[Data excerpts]

══════

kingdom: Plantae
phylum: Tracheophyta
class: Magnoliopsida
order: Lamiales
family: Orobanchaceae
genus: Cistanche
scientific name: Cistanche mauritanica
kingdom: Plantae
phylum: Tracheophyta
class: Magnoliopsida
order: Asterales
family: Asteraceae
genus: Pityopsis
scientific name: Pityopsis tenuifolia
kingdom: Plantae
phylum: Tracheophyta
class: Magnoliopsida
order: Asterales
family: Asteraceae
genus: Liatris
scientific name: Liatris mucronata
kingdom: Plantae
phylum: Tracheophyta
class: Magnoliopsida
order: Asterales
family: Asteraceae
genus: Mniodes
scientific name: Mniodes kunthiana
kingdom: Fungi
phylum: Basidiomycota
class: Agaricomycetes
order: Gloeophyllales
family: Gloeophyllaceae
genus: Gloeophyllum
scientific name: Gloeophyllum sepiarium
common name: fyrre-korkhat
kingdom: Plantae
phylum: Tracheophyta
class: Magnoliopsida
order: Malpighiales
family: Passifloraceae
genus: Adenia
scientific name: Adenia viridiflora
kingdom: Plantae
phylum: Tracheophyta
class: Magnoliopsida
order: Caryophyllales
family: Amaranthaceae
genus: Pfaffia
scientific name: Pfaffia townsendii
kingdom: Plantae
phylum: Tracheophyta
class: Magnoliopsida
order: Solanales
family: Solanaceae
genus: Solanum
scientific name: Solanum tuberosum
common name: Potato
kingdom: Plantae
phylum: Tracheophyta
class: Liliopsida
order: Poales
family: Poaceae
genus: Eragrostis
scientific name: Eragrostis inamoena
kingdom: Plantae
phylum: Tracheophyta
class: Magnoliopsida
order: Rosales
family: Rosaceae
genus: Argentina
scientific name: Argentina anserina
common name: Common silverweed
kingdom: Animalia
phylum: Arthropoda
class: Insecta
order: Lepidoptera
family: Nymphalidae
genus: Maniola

══════

Your goal: Copy the taxonomy lines above for every item, word for word and in the same order.

Final result:
kingdom: Plantae
phylum: Tracheophyta
class: Magnoliopsida
order: Lamiales
family: Orobanchaceae
genus: Cistanche
scientific name: Cistanche mauritanica
kingdom: Plantae
phylum: Tracheophyta
class: Magnoliopsida
order: Asterales
family: Asteraceae
genus: Pityopsis
scientific name: Pityopsis tenuifolia
kingdom: Plantae
phylum: Tracheophyta
class: Magnoliopsida
order: Asterales
family: Asteraceae
genus: Liatris
scientific name: Liatris mucronata
kingdom: Plantae
phylum: Tracheophyta
class: Magnoliopsida
order: Asterales
family: Asteraceae
genus: Mniodes
scientific name: Mniodes kunthiana
kingdom: Fungi
phylum: Basidiomycota
class: Agaricomycetes
order: Gloeophyllales
family: Gloeophyllaceae
genus: Gloeophyllum
scientific name: Gloeophyllum sepiarium
common name: fyrre-korkhat
kingdom: Plantae
phylum: Tracheophyta
class: Magnoliopsida
order: Malpighiales
family: Passifloraceae
genus: Adenia
scientific name: Adenia viridiflora
kingdom: Plantae
phylum: Tracheophyta
class: Magnoliopsida
order: Caryophyllales
family: Amaranthaceae
genus: Pfaffia
scientific name: Pfaffia townsendii
kingdom: Plantae
phylum: Tracheophyta
class: Magnoliopsida
order: Solanales
family: Solanaceae
genus: Solanum
scientific name: Solanum tuberosum
common name: Potato
kingdom: Plantae
phylum: Tracheophyta
class: Liliopsida
order: Poales
family: Poaceae
genus: Eragrostis
scientific name: Eragrostis inamoena
kingdom: Plantae
phylum: Tracheophyta
class: Magnoliopsida
order: Rosales
family: Rosaceae
genus: Argentina
scientific name: Argentina anserina
common name: Common silverweed
kingdom: Animalia
phylum: Arthropoda
class: Insecta
order: Lepidoptera
family: Nymphalidae
genus: Maniola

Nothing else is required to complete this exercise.